The potential for transmission via inhalation of aerosols, therefore, cannot be ruled out by the observed risk factors or our knowledge of the infection process. Many body fluids, such as vomit, diarrhea, blood, and saliva, are capable of creating inhalable aerosol particles in the immediate vicinity of an infected person. Cough was identified among some cases in a 1995 outbreak in Kikwit, Democratic Republic of the Congo,¹¹ and coughs are known to emit viruses in respirable particles.¹⁷ The act of vomiting produces an aerosol and has been implicated in airborne transmission of gastrointestinal viruses.^18,19 Regarding diarrhea, even when contained by toilets, toilet flushing emits a pathogen-laden aerosol that disperses in the air.^20-22
Experimental work has shown that Marburg and Ebola viruses can be isolated from sera and tissue culture medium at room temperature for up to 46 days, but at room temperature no virus was recovered from glass, metal, or plastic surfaces.²³ Aerosolized (1-3 mcm) Marburg, Ebola, and Reston viruses, at 50% to 55% relative humidity and 72°F, had biological decay rates of 3.04%, 3.06%. and 1.55% per minute, respectively. These rates indicate that 99% loss in aerosol infectivity would occur in 93, 104, and 162 minutes, respectively.²³
In still air, 3-mcm particles can take up to an hour to settle. With air currents, these and smaller particles can be transported considerable distances before they are deposited on a surface.
There is also some experimental evidence that Ebola and other filoviruses can be transmitted by the aerosol route. Jaax et al²⁴ reported the unexpected death of two rhesus monkeys housed approximately 3 meters from monkeys infected with Ebola virus, concluding that respiratory or eye exposure to aerosols was the only possible explanation.

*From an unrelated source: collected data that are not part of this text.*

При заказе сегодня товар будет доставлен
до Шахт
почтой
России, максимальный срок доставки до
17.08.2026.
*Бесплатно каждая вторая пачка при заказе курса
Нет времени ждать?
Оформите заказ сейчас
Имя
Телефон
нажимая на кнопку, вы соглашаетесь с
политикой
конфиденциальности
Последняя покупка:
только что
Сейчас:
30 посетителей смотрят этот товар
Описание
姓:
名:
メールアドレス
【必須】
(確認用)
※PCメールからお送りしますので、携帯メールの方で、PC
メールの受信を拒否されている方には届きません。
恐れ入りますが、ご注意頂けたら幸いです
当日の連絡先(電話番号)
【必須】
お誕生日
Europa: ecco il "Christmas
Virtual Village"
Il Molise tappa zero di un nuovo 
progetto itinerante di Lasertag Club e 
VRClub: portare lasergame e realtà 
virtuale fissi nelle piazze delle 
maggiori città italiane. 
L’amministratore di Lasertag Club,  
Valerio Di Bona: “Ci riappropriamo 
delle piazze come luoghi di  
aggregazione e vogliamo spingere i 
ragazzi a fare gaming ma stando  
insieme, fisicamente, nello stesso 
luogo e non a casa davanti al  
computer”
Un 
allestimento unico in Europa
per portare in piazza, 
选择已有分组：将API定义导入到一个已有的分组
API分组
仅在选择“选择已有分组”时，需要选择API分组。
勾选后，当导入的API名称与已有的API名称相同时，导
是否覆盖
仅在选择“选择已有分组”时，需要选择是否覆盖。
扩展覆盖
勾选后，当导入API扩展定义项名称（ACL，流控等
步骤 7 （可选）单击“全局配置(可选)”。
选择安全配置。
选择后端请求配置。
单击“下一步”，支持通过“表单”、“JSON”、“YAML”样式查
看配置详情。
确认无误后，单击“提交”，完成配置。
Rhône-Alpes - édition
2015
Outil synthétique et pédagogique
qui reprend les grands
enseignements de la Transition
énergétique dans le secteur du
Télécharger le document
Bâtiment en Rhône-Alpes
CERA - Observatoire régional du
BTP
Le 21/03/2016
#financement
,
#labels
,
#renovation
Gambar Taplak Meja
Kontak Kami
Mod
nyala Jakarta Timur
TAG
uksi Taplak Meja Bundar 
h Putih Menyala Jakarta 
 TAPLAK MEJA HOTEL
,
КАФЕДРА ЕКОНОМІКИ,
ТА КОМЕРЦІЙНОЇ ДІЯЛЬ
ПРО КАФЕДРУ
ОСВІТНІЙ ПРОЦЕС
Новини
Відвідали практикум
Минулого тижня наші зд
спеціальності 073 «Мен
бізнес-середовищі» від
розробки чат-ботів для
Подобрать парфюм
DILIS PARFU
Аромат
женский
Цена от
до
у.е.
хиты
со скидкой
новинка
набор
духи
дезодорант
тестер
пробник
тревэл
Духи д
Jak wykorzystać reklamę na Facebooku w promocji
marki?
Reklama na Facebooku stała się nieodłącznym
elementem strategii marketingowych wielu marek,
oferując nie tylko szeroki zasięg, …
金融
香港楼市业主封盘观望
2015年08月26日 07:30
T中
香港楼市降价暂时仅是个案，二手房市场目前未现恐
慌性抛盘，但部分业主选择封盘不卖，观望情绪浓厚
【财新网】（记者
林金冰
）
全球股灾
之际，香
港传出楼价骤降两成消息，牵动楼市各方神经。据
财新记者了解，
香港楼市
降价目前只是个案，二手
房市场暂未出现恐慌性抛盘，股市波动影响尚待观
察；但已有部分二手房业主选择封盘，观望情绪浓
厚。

Zaire Ebola viruses have also been transmitted in the absence of direct contact among pigs²⁵ and from pigs to non-human primates,²⁶ which experienced lung involvement in infection. Persons with no known direct contact with Ebola virus disease patients or their bodily fluids have become infected.¹²
Direct injection and exposure via a skin break or mucous membranes are the most efficient ways for Ebola to transmit. It may be that inhalation is a less efficient route of transmission for Ebola and other filoviruses, as lung involvement has not been reported in all non-human primate studies of Ebola aerosol infectivity.²⁷ However, the respiratory and gastrointestinal systems are not complete barriers to Ebola virus. Experimental studies have demonstrated that it is possible to infect non-human primates and other mammals with filovirus aerosols.^25-27
Altogether, these epidemiologic and experimental data offer enough evidence to suggest that Ebola and other filoviruses may be opportunistic with respect to aerosol transmission.²⁸ That is, other routes of entry may be more important and probable, but, given the right conditions, it is possible that transmission could also occur via aerosols.
Guidance from the CDC and WHO recommends the use of facemasks for healthcare workers providing routine care to patients with Ebola virus disease and respirators when aerosol-generating procedures are performed. (Interestingly, the 1998 WHO and CDC infection-control guidance for viral hemorrhagic fevers in Africa, still available on the CDC Web site, recommends the use of respirators.)
Facemasks, however, do not offer protection against inhalation of small infectious aerosols, because they lack adequate filters and do not fit tightly against the face.¹ Therefore, a higher level of protection is necessary.